日本の食糧支援活動の課題を話し合ったパネルディスカッション

こども宅食は2017年に東京都文京区でスタート。企業から提供を受けた食品を経済的に厳しい家庭に定期的に届けるとともに、家庭が抱えている課題を把握し、適切な支援につなげる狙いがある。

パネルディスカッションでは、こども宅食に協力する企業や食品ロス、フードバンクに取り組む関係者が登壇。全国フードバンク推進協議会の米山広明事務局長は、フードバンクの活動団体が今年9月には全国で100団体に到達したものの、食品の取扱量はあまり増えていない状況を示し「活動団体は人手不足で、食品を冷蔵したり冷凍したりする施設や配送する専用の車がないなど、インフラが整っていない」と指摘。買い物弱者向けに買い物の配送事業を行っているココネットの河合秀治代表は「食品仕分けや配送の手間コストなど、フードバンクを進める上で物流の面の課題が多くある。地域にある店舗ではなく、企業単位で解決策を考えていく必要がある」と話した。

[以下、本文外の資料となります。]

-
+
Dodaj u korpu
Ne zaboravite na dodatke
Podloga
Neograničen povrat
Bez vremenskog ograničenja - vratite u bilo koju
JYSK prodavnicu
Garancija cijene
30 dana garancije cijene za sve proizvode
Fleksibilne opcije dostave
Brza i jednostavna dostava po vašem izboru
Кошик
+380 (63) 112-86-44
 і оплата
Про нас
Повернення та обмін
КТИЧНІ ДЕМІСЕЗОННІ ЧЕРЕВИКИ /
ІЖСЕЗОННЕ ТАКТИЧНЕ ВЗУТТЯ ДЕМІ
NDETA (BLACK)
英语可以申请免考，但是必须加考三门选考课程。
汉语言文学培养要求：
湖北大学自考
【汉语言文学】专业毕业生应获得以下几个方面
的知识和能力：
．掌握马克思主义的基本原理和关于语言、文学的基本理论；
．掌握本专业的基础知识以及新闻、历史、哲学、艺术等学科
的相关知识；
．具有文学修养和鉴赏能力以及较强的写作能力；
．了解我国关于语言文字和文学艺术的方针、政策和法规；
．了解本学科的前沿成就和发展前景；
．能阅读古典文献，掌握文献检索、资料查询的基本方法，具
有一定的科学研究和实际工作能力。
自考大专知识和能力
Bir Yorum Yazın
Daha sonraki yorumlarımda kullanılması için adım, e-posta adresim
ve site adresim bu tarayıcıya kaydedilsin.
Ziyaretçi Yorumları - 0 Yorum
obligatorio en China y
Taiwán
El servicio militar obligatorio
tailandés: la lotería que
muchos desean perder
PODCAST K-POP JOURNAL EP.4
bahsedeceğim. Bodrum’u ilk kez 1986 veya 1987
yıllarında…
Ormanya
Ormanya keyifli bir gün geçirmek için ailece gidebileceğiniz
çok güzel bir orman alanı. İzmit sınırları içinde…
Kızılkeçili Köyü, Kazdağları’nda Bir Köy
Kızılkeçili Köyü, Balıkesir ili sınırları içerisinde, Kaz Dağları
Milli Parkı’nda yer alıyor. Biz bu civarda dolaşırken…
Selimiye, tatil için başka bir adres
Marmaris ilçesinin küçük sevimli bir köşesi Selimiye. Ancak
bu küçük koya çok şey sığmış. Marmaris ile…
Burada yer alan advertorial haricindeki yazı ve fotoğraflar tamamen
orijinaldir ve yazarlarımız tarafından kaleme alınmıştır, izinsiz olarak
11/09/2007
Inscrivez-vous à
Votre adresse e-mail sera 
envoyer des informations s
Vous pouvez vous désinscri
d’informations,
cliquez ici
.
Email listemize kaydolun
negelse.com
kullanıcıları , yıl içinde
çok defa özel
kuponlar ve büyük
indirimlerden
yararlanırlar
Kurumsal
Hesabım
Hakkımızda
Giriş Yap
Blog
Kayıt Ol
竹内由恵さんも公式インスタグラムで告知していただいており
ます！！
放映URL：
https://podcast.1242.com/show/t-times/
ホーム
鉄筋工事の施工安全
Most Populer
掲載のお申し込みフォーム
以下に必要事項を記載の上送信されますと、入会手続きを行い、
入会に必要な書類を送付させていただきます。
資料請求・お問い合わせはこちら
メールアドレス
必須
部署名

また、福祉のデータ活用をテーマにした別のパネルディスカッションでは、AI(人工知能)を活用して児童相談所での虐待ケースを分析するアプリを開発した産業技術総合研究所の髙岡昴太氏が登壇。髙岡氏は「虐待対応では対応件数に対する担当者の人手不足が深刻だ。省力化して、本当に危険な状況にある子供を把握するシステムが必要だ。福祉分野ではいろんな機関が連携する以上、専門性の違いや温度差がある。問題を共有するためにデータを活用することが有益だ」と話した。

文京区でこども宅食に取り組むフローレンスの今井峻介氏は、同区でこども宅食を利用する家庭に実施したアンケートの結果を示した上で、ステークホルダーとの合意形成や協働にデータが不可欠であると強調。今井氏は「こども宅食は成果が見えにくいという課題がある。実際に困っている人がいることをデータで証明するために、しっかりと調査を設計する必要がある」と指摘した。

サミットには、こども宅食に取り組む福祉団体や行政関係者ら、約130人が参加した。